:: Texto dado

O grupo J&F, controladora do banco Original e do PicPay (Android, iOS), manterá a totalidade das ações de classe B em sua oferta inicial pública (IPO). Na proposta feita junto à norte-americana Securities and Exchange Commission (SEC), a companhia explica que ficará com 100% das ações de classe B. Cada uma delas equivale a dez votos, enquanto cada ação de classe A, que será negociada na IPO, dá direito a um voto.
Eis o trecho do documento: “(1) holders of our Class B common shares are entitled to 10 votes per share, whereas holders of our Class A common shares are entitled to one vote per share; J&F Participações S.A., or J&F Participações, will beneficially own 100% of our Class B common shares.”
Carlos Zanotta, sócio do global capital markets group da Deloitte, esclarece que isso significa que uma ação de Classe B do grupo J&F terá 10 votos em um assebleia, ante 1 voto das ações de Classe A dos investidores na IPO. Ou seja, mesmo com a diluição de parte das ações via IPO, o controle da família Batista será “maior com menos ações”, explica o executivo.

::::
:: Dados fornecidos

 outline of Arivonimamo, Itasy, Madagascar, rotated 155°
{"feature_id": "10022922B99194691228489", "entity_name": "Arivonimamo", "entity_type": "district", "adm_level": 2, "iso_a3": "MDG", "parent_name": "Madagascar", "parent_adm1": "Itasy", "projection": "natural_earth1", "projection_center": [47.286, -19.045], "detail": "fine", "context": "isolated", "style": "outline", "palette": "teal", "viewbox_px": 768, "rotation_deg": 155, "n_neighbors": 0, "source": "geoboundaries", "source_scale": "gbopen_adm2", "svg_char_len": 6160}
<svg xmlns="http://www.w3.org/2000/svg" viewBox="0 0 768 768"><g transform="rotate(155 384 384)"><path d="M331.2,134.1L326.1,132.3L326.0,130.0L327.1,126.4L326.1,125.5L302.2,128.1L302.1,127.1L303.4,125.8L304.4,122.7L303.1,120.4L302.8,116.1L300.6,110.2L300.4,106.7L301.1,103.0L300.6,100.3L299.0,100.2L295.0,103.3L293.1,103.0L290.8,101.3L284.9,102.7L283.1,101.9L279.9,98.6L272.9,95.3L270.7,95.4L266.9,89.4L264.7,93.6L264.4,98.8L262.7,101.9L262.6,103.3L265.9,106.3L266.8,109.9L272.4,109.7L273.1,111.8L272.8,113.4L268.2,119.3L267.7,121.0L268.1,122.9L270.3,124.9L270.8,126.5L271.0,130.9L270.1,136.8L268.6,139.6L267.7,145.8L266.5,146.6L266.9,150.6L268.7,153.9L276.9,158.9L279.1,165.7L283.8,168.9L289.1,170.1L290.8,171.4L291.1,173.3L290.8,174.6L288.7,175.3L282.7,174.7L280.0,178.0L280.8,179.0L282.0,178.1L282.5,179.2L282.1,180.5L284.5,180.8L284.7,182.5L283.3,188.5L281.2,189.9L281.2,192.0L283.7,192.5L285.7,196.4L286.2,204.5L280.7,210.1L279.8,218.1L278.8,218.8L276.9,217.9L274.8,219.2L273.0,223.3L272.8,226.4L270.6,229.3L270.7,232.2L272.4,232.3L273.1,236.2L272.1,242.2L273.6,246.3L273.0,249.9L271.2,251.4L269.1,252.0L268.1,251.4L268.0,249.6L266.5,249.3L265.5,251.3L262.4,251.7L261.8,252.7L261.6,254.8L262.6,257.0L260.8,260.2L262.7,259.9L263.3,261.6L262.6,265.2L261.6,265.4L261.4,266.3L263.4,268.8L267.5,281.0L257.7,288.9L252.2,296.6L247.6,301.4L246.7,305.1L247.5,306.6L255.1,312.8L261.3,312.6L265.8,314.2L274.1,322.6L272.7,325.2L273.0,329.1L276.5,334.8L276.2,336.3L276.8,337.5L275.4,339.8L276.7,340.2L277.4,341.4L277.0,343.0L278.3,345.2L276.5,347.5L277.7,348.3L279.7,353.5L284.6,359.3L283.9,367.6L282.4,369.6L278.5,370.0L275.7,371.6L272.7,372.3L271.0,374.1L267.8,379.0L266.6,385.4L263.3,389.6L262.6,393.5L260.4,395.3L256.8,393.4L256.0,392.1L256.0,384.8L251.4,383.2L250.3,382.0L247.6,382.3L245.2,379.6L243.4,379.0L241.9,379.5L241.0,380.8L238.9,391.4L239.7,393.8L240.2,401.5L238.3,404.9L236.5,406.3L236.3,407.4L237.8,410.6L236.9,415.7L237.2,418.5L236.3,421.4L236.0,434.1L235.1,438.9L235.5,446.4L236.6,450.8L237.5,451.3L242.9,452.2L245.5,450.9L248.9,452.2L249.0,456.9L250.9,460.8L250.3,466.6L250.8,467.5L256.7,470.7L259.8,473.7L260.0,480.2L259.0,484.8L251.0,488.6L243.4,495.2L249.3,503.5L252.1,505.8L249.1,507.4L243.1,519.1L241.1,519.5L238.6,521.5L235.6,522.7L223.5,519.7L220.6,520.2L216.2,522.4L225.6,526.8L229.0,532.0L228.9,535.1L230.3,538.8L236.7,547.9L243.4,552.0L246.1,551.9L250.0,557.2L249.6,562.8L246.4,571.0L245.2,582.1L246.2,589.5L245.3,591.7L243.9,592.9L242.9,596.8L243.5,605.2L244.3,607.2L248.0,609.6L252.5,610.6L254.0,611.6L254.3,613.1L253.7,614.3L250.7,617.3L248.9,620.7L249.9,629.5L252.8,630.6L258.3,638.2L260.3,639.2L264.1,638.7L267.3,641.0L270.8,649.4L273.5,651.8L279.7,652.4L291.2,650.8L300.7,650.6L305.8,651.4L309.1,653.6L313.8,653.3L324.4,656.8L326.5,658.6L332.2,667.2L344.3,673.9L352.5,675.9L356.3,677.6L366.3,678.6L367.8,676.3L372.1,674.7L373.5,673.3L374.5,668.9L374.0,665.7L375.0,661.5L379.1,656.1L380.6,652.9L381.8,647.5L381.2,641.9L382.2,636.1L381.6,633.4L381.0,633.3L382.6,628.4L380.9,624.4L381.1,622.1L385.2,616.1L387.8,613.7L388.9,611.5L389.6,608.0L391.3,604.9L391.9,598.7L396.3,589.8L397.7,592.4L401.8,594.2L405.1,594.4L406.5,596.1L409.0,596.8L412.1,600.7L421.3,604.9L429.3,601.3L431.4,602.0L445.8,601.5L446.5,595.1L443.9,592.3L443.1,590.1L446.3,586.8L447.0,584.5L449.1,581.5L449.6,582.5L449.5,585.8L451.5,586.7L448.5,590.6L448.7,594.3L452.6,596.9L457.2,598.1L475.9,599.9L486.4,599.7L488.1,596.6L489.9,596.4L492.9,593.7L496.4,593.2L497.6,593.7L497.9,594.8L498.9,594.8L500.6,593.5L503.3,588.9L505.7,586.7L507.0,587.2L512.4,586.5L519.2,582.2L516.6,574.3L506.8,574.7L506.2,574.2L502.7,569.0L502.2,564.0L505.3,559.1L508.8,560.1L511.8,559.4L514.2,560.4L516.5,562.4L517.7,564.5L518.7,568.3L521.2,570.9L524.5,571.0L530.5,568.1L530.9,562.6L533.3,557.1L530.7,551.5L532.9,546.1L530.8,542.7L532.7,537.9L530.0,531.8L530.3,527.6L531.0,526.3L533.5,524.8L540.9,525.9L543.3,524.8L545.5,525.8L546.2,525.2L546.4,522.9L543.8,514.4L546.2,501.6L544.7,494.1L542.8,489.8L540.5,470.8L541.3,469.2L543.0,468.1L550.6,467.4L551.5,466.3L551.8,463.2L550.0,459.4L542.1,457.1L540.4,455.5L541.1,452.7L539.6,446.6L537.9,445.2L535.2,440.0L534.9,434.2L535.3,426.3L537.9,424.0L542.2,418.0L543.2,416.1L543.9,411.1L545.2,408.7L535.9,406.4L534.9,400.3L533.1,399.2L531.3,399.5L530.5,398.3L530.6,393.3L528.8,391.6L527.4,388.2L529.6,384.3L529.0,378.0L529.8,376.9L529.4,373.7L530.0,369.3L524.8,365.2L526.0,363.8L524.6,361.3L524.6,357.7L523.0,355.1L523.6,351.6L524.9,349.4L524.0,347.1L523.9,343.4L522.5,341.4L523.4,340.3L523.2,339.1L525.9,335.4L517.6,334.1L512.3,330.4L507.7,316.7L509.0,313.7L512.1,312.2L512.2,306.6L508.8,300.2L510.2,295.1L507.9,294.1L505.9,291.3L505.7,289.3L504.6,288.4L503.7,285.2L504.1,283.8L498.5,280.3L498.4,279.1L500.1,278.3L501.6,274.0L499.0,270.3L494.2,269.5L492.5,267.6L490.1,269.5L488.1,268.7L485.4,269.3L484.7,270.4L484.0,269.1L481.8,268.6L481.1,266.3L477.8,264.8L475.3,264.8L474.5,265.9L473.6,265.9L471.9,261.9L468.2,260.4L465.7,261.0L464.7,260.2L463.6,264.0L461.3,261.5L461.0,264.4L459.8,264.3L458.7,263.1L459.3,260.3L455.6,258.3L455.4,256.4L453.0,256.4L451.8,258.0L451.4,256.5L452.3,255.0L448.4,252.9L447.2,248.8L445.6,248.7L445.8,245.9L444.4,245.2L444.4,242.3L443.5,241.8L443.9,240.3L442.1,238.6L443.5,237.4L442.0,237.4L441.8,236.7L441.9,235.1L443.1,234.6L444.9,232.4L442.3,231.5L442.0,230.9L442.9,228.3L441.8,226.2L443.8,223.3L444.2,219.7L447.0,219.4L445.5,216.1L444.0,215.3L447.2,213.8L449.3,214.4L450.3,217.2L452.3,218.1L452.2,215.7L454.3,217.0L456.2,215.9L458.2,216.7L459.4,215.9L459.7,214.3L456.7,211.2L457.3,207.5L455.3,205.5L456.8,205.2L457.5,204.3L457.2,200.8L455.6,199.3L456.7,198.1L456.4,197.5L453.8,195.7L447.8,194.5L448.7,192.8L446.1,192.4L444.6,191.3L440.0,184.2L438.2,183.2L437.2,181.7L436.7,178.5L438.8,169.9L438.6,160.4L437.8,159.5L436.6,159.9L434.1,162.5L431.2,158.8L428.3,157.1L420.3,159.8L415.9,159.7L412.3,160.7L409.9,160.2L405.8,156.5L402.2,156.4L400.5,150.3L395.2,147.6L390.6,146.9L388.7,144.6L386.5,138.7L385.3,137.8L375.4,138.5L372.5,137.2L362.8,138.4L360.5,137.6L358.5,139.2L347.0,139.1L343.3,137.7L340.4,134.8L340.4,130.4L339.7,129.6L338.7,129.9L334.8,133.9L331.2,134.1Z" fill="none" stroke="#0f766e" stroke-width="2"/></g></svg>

::::

* **Tarefas a cumprir**:
(a) No texto sobre o grupo J&F, quantos votos vale cada ação de classe B?
(b) Reproduza o trecho do texto sobre o grupo J&F que começa em "Carlos Zanotta, sócio" e termina em "explica o executivo.".
(c) Prossiga com o texto sobre o grupo J&F a partir de onde ele para.
Os dados vêm de outra fonte.

* **Resultados das tarefas**:
(a) Cada ação de classe B vale dez votos.

(b)
Carlos Zanotta, sócio do global capital markets group da Deloitte, esclarece que isso significa que uma ação de Classe B do grupo J&F terá 10 votos em um assebleia, ante 1 voto das ações de Classe A dos investidores na IPO. Ou seja, mesmo com a diluição de parte das ações via IPO, o controle da família Batista será “maior com menos ações”, explica o executivo.

(c)
Em conversa com o Mobile Time, Zanotta revela que esse tipo de operação é comum nas empresas que entram no mercado acionário norte-americano. Uma empresa que adotou esse modelo em sua IPO foi a XP. O executivo explica que essa divisão acionária ocorre apenas nos Estados Unidos, uma vez que a regulação é mais flexível ao controle das ações na IPO, se comparada com o seu par brasileiro, a Comissão de Valores Mobiliários (CVM), que não possibilita essa divisão com mais poder para uma classe.
“Aqui no Brasil, nós falamos que tem o controle com 50%. Neste modelo da SEC, você consegue ter (controle da empresa) com muito menos, se as ações forem da Classe B. Como foi o modelo adotado pela J&F”, elucida o sócio da Deloitte, ao lembrar que o percentual de participação dos sócios ainda não foi preenchido, assim como o total de ações da Classe A que serão vendidas.
Capitalização
Outro motivo para lançar a ação na bolsa norte-americana é a possibilidade de maior capitalização e valor de mercado da empresa, pois aquele mercado valoriza mais empresas ligadas ao segmento de tecnologia e que nasceram pós-bolha da Internet, como afirma João Rafael Araújo, sócio-líder de transações da Grant Thornton Brasil.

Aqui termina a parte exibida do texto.